# pre emergent weed killer in Coastal Bermuda



## Palmettokat (Jul 10, 2017)

Saturday was looking for some help on our lawn and stumbled onto a youtube video on Bermuda lawn care. Found it interesting. The person called himself "DOC" and that is really all know about him and the video. He went over what you should be doing to your bermuda lawn in each month based upon where he lived in Georgia. Dec, Jan and Feb...do nothing. He talked about how you should scalp bermuda when it reached a certain green up point to get rid of all the dead grass. Made me think of the burning off the field. He covered several other points but the one I want to ask about. He really recommends pre emergent use at least every three months. I have used pre emergent in row crops, and when I had Coastal Bermuda sprigged but never used it in my yard and never thought about it in my hay field. I really felt dumb for not ever considering it...his reasoning really made sense.

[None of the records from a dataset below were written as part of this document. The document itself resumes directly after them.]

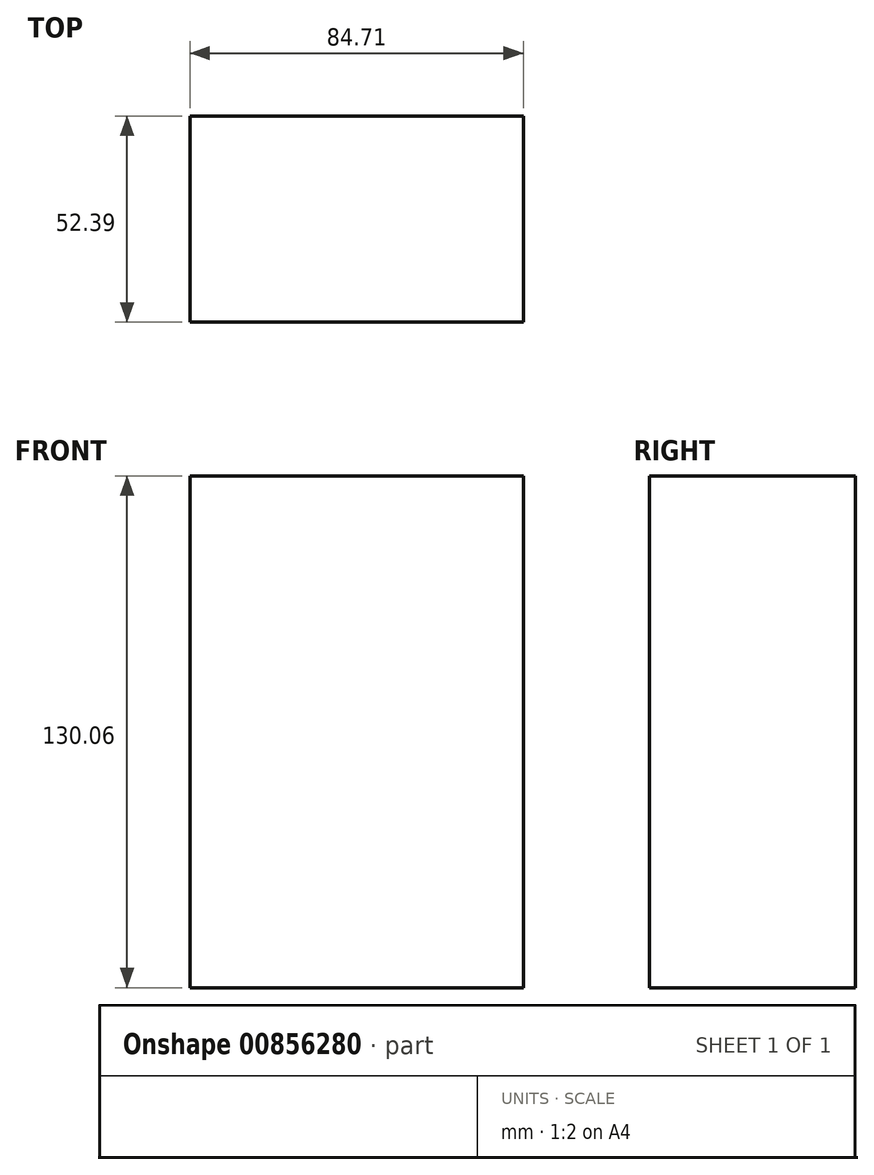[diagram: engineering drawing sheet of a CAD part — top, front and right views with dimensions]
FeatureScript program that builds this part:
annotation { "Feature Type Name" : "Feature", "Feature Type Description" : "" }
export const myFeature = defineFeature(function(context is Context, id is Id, definition is map)
    precondition{}
    {
        {
            var Q0;
            Q0=qCreatedBy(makeId("Top.planeOp"),FACE);
            var sketch = newSketch(context, id + "F0", { "sketchPlane" : qUnion([Q0])});
            skLineSegment(sketch, "E0.bottom", {"start": v(-34.29, -16.76) * mm, "end": v(50.42, -16.76) * mm});
            skLineSegment(sketch, "E0.top", {"start": v(-34.29, 35.63) * mm, "end": v(50.42, 35.63) * mm});
            skLineSegment(sketch, "E0.left", {"start": v(-34.29, -16.76) * mm, "end": v(-34.29, 35.63) * mm});
            skLineSegment(sketch, "E0.right", {"start": v(50.42, -16.76) * mm, "end": v(50.42, 35.63) * mm});
            skSolve(sketch);
        }
        {
            var Q0;
            Q0=makeQuery(id+"F0.imprint","IMPRINT",FACE,{"disambiguationData":[TD([[makeQuery(id+"F0.imprint","IMPRINT",EDGE,{"derivedFrom":sQuery(id+"F0.wireOp",EDGE,"E0.bottom")}),1.0]])]});
            extrude(context, id + "F1", {"entities" : qUnion([Q0]), "depth" : 130.06 * mm, "offsetDistance" : 25.4 * mm});
        }
    });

What is recommendation of pre emergent on coastal bermuda and your thoughts or suggestions.


----------



## somedevildawg (Jun 20, 2011)

I guess it depends on the target of the application.....prowl H2O for crabgrass works purty good, but requires a couple or three applications depending on environmental conditions. Most weeds in Bermuda can be controlled spraying over the top in the spring. But in a healthy field minus crabgrass, that's all that needed.....them pre emerge cides can get pricey.


----------



## Palmettokat (Jul 10, 2017)

Todd, I hear you on pricey.


----------